Leave out the pictures and copy every record exactly.

*** Opening DATA TO EXAMINE ***

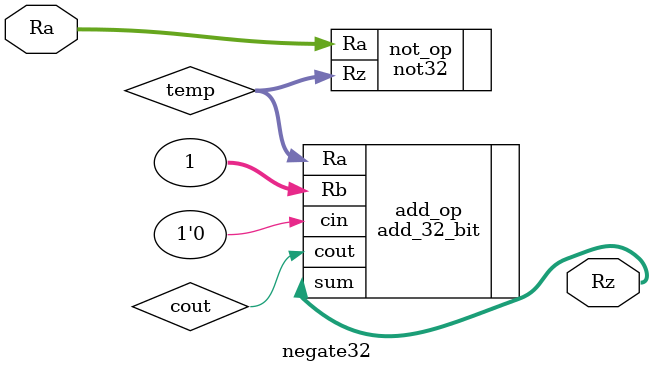
<source format=v>
`timescale 1ns / 1ps

module negate32(
	input wire [31:0] Ra,
	output wire [31:0] Rz
	);
	
	wire [31:0] temp; 
	wire cout;
	not32 not_op(.Ra(Ra),.Rz(temp));
	add_32_bit add_op(.Ra(temp), .Rb(32'd1), .cin(1'd0),.sum(Rz), .cout(cout));
	
endmodule
</source>
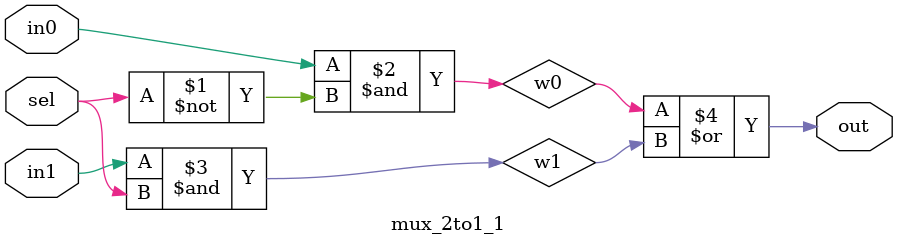
<source format=v>
`timescale 1us/100ns

module mux_2to1_1(in0, in1, sel, out);
	// I/O
	input wire in0, in1, sel;
	output wire out;

	// Intermediates
	wire w0, w1;
	
	// Intermediate logic
	assign w0 = in0 & ~sel;
	assign w1 = in1 & sel;

	// Output
	assign out = w0 | w1;
endmodule

</source>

*** Closing DATA TO EXAMINE ***

■ TASK RESULT ■
<source format=v>
`timescale 1ns / 1ps

module negate32(
	input wire [31:0] Ra,
	output wire [31:0] Rz
	);
	
	wire [31:0] temp; 
	wire cout;
	not32 not_op(.Ra(Ra),.Rz(temp));
	add_32_bit add_op(.Ra(temp), .Rb(32'd1), .cin(1'd0),.sum(Rz), .cout(cout));
	
endmodule
</source>
<source format=v>
`timescale 1us/100ns

module mux_2to1_1(in0, in1, sel, out);
	// I/O
	input wire in0, in1, sel;
	output wire out;

	// Intermediates
	wire w0, w1;
	
	// Intermediate logic
	assign w0 = in0 & ~sel;
	assign w1 = in1 & sel;

	// Output
	assign out = w0 | w1;
endmodule

</source>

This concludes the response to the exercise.